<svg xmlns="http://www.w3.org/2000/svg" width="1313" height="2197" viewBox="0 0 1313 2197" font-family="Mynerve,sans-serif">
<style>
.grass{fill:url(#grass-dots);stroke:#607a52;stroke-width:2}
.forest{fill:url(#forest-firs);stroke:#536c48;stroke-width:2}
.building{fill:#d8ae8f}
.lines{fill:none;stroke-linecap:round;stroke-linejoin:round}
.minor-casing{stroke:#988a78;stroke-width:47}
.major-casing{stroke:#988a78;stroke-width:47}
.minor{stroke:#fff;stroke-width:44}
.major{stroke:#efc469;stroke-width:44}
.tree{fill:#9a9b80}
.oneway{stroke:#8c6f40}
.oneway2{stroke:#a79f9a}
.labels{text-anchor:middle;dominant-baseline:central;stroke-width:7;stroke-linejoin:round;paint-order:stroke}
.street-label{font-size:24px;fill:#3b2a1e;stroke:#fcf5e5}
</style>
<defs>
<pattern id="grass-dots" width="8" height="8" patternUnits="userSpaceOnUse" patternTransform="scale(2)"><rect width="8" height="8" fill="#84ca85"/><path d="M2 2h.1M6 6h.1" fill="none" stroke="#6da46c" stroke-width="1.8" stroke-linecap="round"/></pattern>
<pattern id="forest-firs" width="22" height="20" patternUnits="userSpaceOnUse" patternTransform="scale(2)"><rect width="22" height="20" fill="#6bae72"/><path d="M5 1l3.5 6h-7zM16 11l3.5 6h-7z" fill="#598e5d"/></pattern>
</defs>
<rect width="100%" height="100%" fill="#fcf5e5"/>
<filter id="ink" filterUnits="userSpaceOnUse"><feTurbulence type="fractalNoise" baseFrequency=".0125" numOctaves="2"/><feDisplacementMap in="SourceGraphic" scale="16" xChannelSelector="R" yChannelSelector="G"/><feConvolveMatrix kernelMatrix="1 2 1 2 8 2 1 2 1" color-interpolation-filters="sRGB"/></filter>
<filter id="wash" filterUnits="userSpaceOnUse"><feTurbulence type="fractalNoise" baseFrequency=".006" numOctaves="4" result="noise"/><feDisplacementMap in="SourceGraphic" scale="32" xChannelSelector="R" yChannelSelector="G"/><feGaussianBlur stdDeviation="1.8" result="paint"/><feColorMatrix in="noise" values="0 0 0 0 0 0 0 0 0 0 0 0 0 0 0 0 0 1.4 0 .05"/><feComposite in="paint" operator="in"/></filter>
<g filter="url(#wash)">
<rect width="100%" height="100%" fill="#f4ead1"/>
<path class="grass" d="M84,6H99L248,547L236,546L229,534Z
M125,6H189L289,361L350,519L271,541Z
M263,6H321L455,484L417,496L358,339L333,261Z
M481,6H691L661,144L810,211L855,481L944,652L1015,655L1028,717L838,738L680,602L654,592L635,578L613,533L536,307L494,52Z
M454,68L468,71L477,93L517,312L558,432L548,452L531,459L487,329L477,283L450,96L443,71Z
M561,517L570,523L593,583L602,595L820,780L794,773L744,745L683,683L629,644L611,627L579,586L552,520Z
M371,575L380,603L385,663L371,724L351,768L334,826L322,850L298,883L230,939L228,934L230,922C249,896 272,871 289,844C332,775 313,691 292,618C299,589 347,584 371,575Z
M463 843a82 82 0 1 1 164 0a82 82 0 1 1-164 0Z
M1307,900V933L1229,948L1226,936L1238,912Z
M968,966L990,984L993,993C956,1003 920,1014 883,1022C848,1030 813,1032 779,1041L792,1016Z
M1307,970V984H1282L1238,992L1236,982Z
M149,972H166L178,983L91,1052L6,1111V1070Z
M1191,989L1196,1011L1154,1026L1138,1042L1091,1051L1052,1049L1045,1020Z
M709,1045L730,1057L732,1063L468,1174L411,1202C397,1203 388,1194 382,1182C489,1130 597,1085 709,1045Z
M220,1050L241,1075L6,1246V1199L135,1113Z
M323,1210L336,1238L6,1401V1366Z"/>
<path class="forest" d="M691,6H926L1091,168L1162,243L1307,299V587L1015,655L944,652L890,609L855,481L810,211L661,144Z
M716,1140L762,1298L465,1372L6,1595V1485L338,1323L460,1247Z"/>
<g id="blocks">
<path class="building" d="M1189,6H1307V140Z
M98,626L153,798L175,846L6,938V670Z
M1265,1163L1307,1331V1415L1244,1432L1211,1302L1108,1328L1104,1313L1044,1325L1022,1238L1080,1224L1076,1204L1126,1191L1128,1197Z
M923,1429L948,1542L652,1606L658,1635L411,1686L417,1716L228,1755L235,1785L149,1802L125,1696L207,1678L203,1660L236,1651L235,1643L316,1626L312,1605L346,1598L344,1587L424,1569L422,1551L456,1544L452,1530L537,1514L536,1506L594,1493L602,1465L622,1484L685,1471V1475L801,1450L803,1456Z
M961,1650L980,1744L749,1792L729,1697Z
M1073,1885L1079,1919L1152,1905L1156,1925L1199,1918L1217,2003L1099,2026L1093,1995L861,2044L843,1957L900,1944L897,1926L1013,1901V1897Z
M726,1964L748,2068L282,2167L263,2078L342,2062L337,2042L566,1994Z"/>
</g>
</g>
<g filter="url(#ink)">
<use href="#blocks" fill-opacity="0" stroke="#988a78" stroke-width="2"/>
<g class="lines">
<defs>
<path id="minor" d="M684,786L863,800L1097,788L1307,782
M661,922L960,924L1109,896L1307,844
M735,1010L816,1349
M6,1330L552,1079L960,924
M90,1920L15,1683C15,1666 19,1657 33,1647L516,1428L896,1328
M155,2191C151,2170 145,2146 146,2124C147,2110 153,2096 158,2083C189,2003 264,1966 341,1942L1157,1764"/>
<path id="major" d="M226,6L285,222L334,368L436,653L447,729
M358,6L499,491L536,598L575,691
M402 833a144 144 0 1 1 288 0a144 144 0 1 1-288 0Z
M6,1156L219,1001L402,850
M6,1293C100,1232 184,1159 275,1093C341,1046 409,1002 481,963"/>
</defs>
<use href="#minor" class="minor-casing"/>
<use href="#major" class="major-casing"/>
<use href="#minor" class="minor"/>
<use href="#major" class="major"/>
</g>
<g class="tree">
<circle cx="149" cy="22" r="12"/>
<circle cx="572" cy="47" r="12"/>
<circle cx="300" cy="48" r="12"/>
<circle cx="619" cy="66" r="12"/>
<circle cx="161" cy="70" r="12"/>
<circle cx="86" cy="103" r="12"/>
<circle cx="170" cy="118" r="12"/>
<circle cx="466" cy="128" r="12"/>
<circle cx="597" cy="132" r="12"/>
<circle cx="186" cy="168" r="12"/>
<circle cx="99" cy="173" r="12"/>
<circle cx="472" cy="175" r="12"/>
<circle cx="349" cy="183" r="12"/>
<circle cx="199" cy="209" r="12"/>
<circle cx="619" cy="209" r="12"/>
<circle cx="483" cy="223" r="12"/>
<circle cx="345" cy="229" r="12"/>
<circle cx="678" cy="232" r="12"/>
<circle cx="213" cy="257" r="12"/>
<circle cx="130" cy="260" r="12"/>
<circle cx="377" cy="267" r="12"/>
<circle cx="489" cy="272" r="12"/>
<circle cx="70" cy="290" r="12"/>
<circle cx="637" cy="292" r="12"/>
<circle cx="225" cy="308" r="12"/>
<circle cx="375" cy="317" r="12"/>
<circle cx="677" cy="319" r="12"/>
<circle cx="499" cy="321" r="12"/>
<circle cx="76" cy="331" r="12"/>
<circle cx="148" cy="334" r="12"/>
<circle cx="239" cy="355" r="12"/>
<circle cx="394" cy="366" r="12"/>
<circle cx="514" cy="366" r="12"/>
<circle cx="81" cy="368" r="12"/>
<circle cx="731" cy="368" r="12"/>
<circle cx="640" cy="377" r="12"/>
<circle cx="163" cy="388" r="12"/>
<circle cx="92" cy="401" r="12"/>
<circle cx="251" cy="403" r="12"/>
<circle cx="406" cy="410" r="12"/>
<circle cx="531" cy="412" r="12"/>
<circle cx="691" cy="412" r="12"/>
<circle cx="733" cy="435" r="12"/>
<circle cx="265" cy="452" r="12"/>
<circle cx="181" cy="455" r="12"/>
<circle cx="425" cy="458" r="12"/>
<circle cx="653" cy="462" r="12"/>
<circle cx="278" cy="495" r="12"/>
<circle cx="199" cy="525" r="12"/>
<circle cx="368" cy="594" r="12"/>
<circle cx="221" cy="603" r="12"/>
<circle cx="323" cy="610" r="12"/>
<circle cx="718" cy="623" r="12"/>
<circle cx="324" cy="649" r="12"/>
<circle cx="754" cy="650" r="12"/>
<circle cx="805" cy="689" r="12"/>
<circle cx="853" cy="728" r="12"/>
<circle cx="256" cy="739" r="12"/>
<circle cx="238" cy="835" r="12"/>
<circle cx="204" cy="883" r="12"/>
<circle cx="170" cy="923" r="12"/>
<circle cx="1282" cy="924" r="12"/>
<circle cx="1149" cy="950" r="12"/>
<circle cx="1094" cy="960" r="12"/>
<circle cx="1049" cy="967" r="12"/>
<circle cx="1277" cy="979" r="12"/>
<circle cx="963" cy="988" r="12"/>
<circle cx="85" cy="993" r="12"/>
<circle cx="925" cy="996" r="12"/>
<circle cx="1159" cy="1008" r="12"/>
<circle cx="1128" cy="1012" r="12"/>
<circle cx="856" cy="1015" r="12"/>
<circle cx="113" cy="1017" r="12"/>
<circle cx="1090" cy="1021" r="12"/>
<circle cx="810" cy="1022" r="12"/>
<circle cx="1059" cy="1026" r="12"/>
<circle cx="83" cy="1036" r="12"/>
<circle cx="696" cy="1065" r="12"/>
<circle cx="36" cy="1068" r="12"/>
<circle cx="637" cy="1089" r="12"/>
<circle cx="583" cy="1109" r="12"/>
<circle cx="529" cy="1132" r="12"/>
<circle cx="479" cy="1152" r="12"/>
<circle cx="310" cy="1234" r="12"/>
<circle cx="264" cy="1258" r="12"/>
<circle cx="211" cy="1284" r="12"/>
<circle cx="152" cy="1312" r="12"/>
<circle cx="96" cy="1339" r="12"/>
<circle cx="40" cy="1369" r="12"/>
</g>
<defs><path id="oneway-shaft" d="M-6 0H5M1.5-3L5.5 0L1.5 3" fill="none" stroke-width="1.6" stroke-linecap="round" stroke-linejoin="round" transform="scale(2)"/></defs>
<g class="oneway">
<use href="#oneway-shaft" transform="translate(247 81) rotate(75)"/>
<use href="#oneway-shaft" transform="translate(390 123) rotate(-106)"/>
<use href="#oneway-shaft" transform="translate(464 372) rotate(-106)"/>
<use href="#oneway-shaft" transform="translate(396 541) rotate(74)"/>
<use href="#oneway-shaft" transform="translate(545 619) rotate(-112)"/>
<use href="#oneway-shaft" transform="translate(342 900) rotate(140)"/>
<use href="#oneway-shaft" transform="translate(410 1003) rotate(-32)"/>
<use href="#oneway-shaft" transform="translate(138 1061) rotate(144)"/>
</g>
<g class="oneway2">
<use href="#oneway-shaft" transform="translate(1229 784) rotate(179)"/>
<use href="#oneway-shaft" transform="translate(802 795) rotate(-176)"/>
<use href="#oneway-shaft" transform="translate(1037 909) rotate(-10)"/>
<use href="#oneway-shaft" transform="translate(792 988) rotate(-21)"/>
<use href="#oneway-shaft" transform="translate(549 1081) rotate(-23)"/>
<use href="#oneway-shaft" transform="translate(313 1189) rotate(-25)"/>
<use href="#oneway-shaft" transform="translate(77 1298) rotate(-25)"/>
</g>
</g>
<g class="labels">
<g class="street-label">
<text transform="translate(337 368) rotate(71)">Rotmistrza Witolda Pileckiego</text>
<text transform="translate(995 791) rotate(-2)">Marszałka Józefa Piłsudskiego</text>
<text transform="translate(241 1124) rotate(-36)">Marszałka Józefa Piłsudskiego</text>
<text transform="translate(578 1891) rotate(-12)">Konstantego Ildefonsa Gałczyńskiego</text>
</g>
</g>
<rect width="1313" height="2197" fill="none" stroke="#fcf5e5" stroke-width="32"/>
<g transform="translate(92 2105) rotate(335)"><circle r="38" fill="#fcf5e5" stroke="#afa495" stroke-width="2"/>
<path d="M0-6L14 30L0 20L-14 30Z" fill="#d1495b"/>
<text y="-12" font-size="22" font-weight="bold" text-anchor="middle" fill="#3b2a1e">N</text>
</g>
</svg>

## YOUR TASK
Scan the records above and report every line with the string "yChannelSelector".

## PROBLEM SOLUTION
<filter id="ink" filterUnits="userSpaceOnUse"><feTurbulence type="fractalNoise" baseFrequency=".0125" numOctaves="2"/><feDisplacementMap in="SourceGraphic" scale="16" xChannelSelector="R" yChannelSelector="G"/><feConvolveMatrix kernelMatrix="1 2 1 2 8 2 1 2 1" color-interpolation-filters="sRGB"/></filter>
<filter id="wash" filterUnits="userSpaceOnUse"><feTurbulence type="fractalNoise" baseFrequency=".006" numOctaves="4" result="noise"/><feDisplacementMap in="SourceGraphic" scale="32" xChannelSelector="R" yChannelSelector="G"/><feGaussianBlur stdDeviation="1.8" result="paint"/><feColorMatrix in="noise" values="0 0 0 0 0 0 0 0 0 0 0 0 0 0 0 0 0 1.4 0 .05"/><feComposite in="paint" operator="in"/></filter>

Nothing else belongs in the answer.